Theo shivered as he wondered what he might lose and gain on this forced inter-dimensional jaunt. He shook his head at that and looked around the sparse room, trying without even realising it, to find a touch of normality. There was a table and chairs, something that resembled a bed, and a huge data screen surrounded by equipment, and that was pretty much it.
“It’s safe here?” he asked after a moment.
“Yes,” the monster said. “It is protected from the inhabitants of these lands.”
“The monsters,” Theo said.
“That is what you call them.”
“All the monsters that come into our world come from here?”
The monster nodded. “Yes, the spots are mirrors of one another.”
“And your people…”
“We do not live here. We left a long time ago when the rages came.” He shrugged one massive shoulder. “We had little choice. The rages do not…share.”
The rages…Theo did not like the sound of them at all. “What are these rages?” he asked.

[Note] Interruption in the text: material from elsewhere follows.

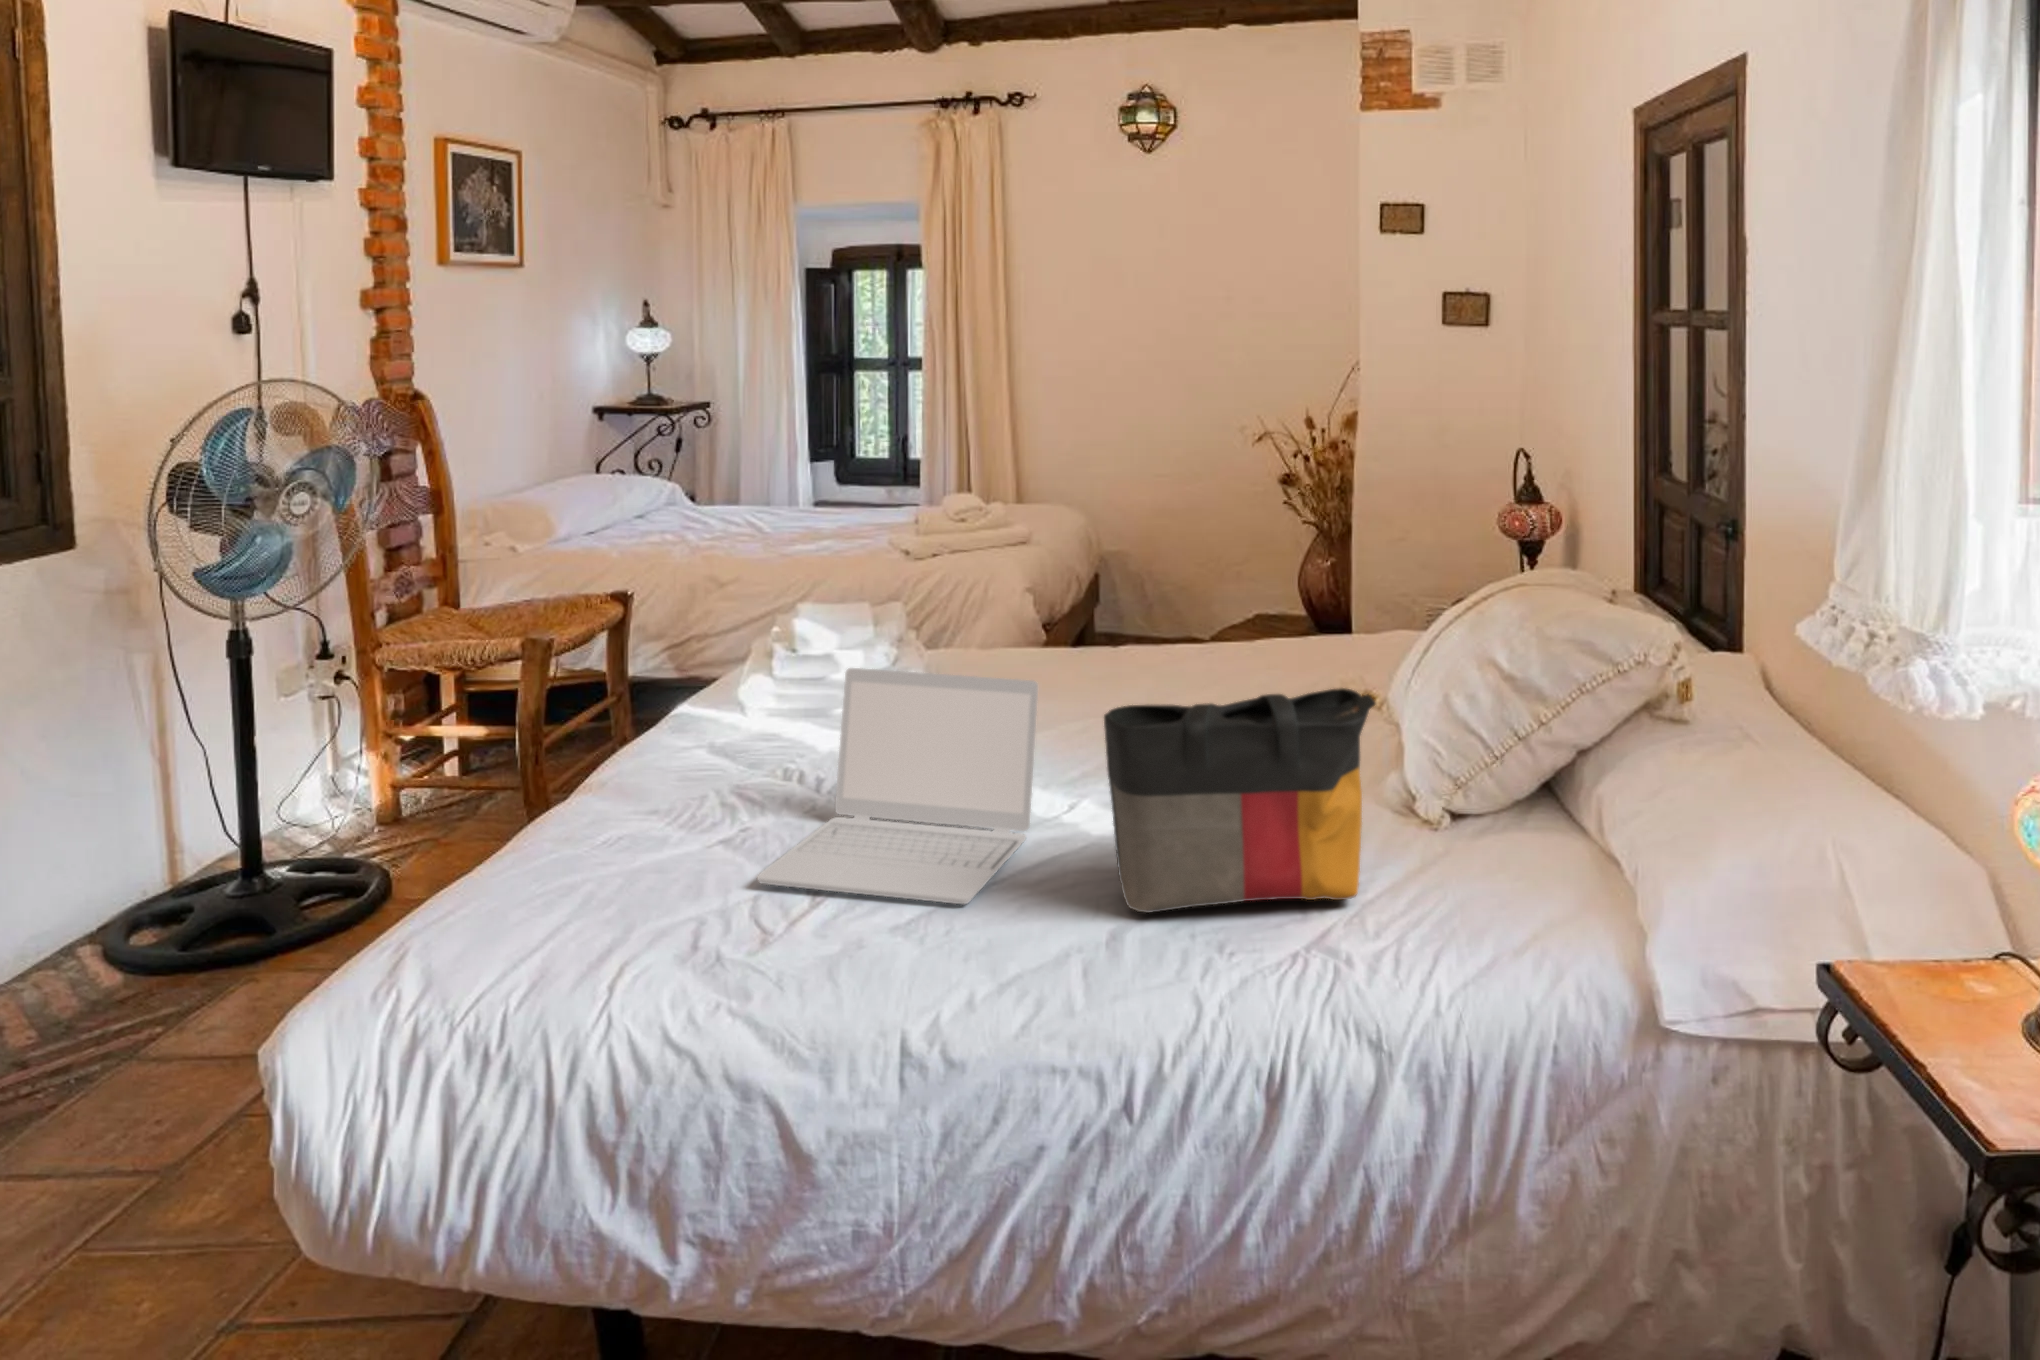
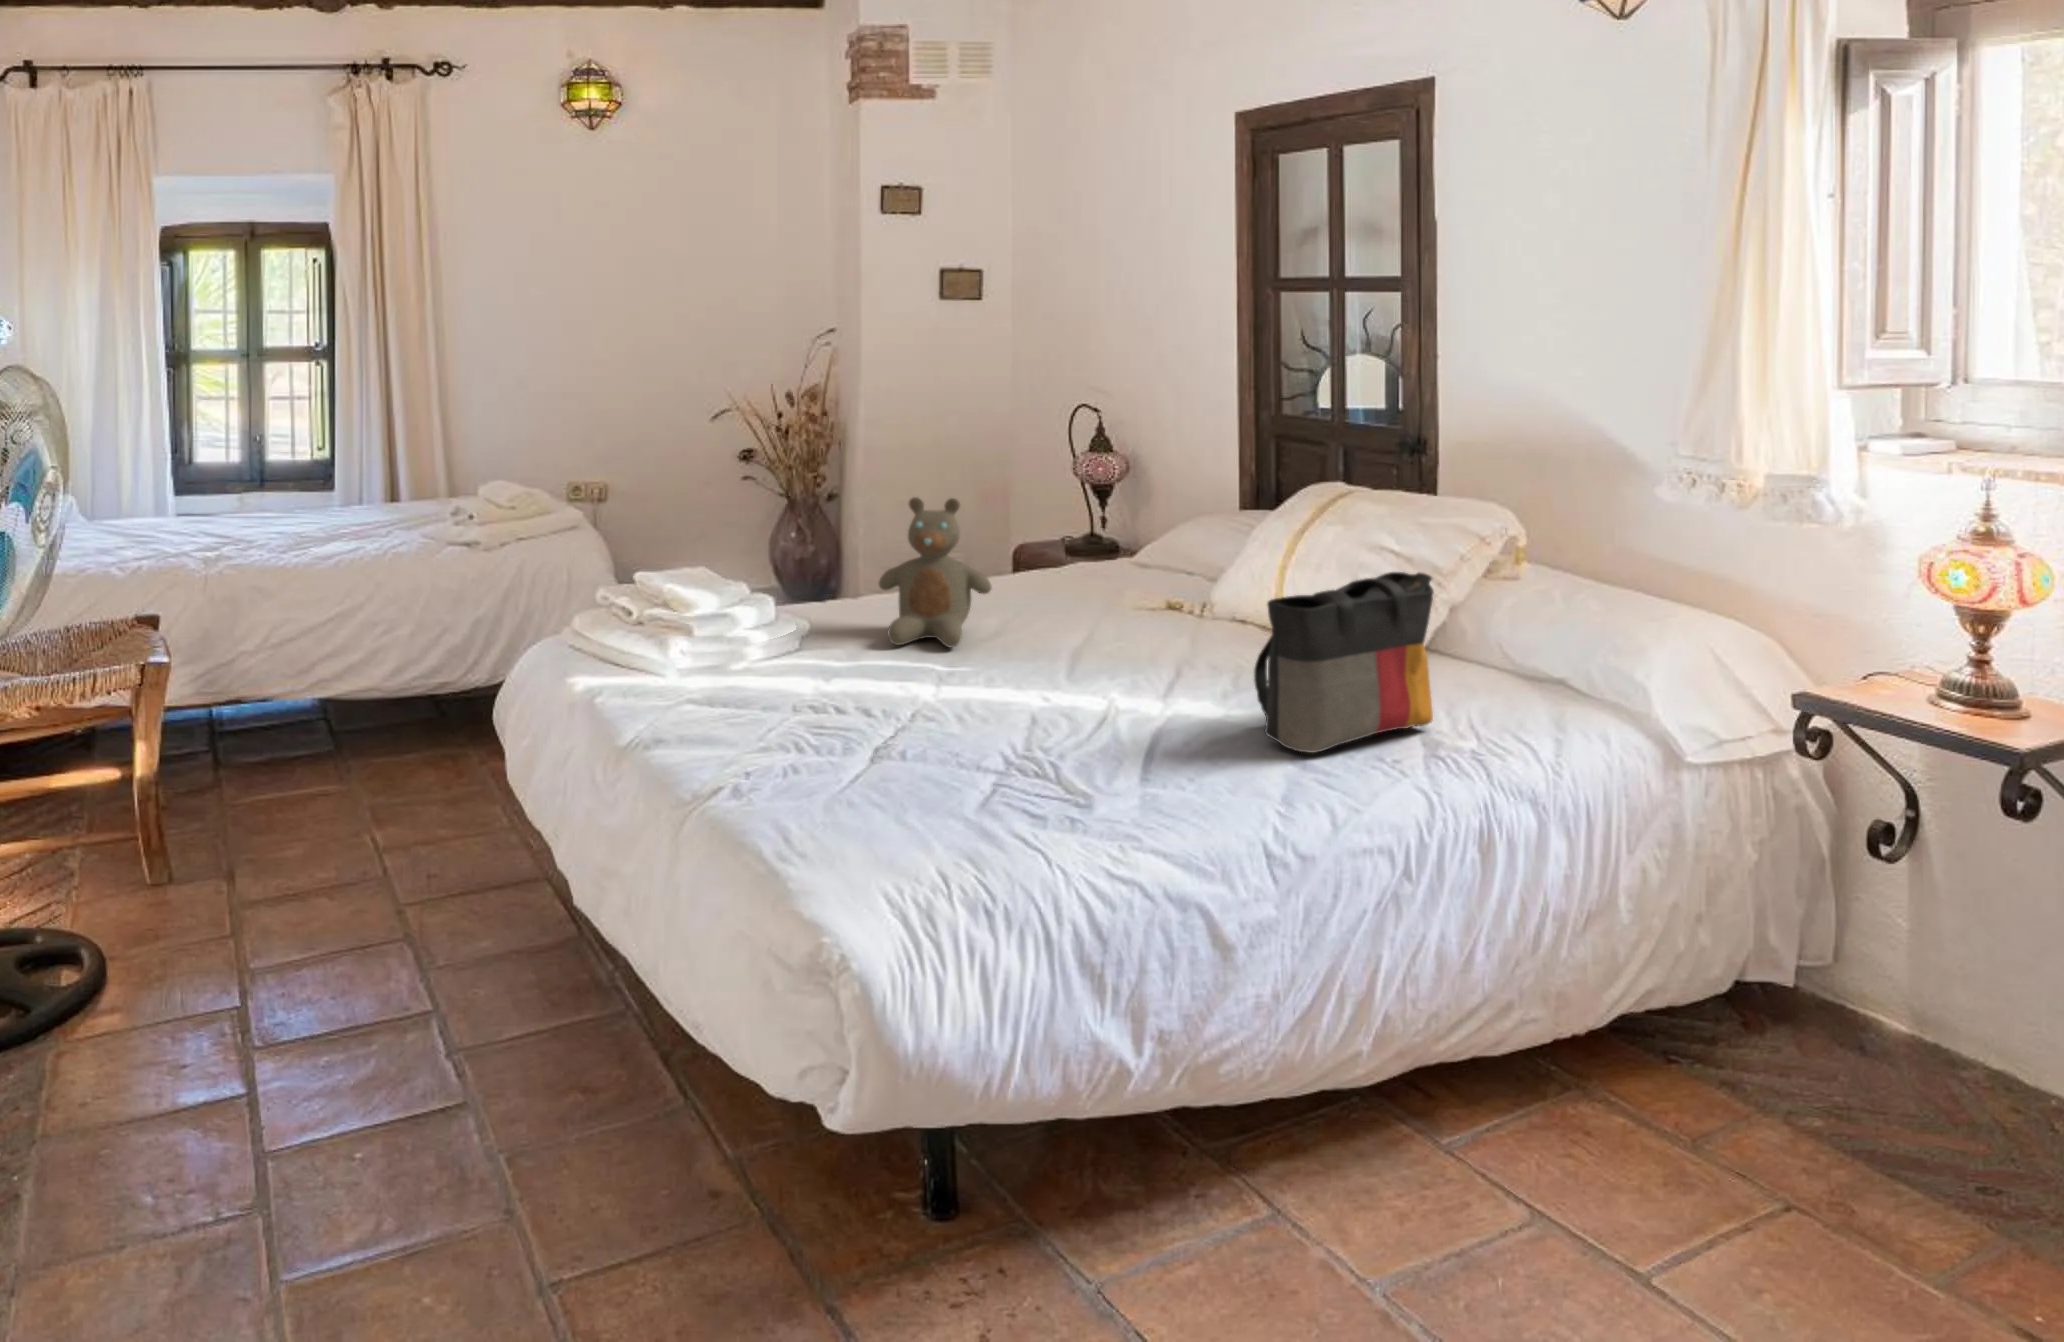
teddy bear: none [996,530,1122,700] -> present [879,497,992,647]
laptop: present [757,668,1038,904] -> none [963,600,1187,784]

“They deserve the name monsters by your definition. That is all I will say. They are not your concern for now.”
“They are if they’re close by.”
“They cannot get to you in here,” the monster said. He gestured to a bowl of what looked like pasta on the table. Pasta. “Eat that.”
Theo was starving so did not refuse. It might actually have been pasta. The taste was close enough. There was an empty bowl nearby. The monster had clearly eaten whilst Theo had been having his mini crisis in the bathroom, though that was surely a positive thing now that Theo thought about it. If the monster ate wheat-based produce, then clearly Theo was safe from a munching after all.
“For now, we will rest,” the monster said when Theo finished his meal and was given water to wash it down. “In the morning, we will set out to deal with nightmares.”
“Rest? You mean sleep?” Theo asked and suddenly the idea of that was very tempting indeed. Now that he’d eaten, he realised he was tired. All the running, all the action, Theo suspected he could sleep for hours. Besides, he really needed to give some thought to his situation, to his abduction, and what better way to do that than whilst resting.
“Sleep there,” the monster said, and he gestured to the platform that was clearly a bed. “When we awake, we will refuel again and answer one another’s questions.”
Theo nodded gratefully and made his way over to the bed. It was little more than a shelf really, carved into the wall, but there was padding on it and a blanket draped over it also. Feeling like it was only polite, Theo removed his muddy running shoes and goo-splattered army jumper before crawling onto it. The bizarreness of the situation hit him all over again.
He was in an alien dimension, though it was clearly a copy of his one or thereabouts—the spots mirroring each other suggested as much.